The S&P 500, which has risen steadily since late March, extended a break atop the marquee 4,000 mark on the back of Mr. Biden’s $2.3 trillion infrastructure plan. According to Bloomberg, traders bought stocks in record amounts in the first quarter of 2021, driving $372 billion into global equity funds. As a result, the surge in trading volume also contributed to high stock prices. However, the record gains were followed by little swings at the all-time high, probably a sign that traders are gauging the impact of market news on U.S. stocks, as shown below:
Source from: Mitrade
As for technical analysis, the S&P 500 broke through the psychological resistance at the 4,000 mark, indicating potential upside.
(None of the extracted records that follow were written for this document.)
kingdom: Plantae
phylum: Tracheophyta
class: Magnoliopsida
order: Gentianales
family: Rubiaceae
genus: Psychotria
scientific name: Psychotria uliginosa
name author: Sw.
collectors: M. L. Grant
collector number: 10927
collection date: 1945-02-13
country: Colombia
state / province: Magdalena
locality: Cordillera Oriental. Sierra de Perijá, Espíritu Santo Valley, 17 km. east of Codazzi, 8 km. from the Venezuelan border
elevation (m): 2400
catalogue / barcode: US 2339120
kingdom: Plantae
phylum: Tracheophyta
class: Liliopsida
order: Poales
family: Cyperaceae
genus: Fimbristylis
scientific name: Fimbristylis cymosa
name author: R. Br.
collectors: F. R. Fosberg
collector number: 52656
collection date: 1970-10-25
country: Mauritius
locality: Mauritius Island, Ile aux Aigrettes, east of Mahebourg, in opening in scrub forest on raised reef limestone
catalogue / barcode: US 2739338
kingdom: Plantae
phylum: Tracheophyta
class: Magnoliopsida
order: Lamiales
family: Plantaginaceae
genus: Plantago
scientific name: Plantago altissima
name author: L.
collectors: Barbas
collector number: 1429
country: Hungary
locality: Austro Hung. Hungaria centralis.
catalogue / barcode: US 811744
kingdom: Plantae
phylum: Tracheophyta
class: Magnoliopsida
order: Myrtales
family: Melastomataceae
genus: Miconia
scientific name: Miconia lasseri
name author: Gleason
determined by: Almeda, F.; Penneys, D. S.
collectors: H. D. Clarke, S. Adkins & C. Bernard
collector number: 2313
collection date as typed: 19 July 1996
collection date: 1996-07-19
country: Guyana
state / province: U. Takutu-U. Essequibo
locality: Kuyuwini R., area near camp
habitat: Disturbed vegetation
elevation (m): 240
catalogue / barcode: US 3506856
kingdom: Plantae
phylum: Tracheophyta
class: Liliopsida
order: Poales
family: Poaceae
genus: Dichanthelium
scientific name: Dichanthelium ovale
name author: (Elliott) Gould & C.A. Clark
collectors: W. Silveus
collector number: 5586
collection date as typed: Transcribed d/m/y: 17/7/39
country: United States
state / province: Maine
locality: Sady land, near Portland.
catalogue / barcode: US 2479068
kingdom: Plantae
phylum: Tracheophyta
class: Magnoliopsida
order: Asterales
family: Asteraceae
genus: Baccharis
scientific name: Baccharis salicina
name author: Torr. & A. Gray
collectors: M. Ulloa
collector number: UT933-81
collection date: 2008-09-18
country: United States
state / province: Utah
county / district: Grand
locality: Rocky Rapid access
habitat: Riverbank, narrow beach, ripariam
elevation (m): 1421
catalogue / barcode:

And it is currently is in an uptrend and moves close to the 4,120 resistance, which is worth watching.
Therefore, not only the accelerated vaccination program and the restart of economic activity are driving forces, but massive government stimulus and eased monetary policy may also support the U.S. stock market. However, a sharp rise in inflation as a result of a strong economic recovery is likely to damp the bullish sentiment in U.S. stocks and consequently create a tug of war for Wall Street. Therefore, investors should seize the investment opportunities brought by the increased market turmoil when the news of strong economic recovery and the government’s stimulus are gradually digested by the stock market, and beware of the negative impact of higher U.S. bond yields.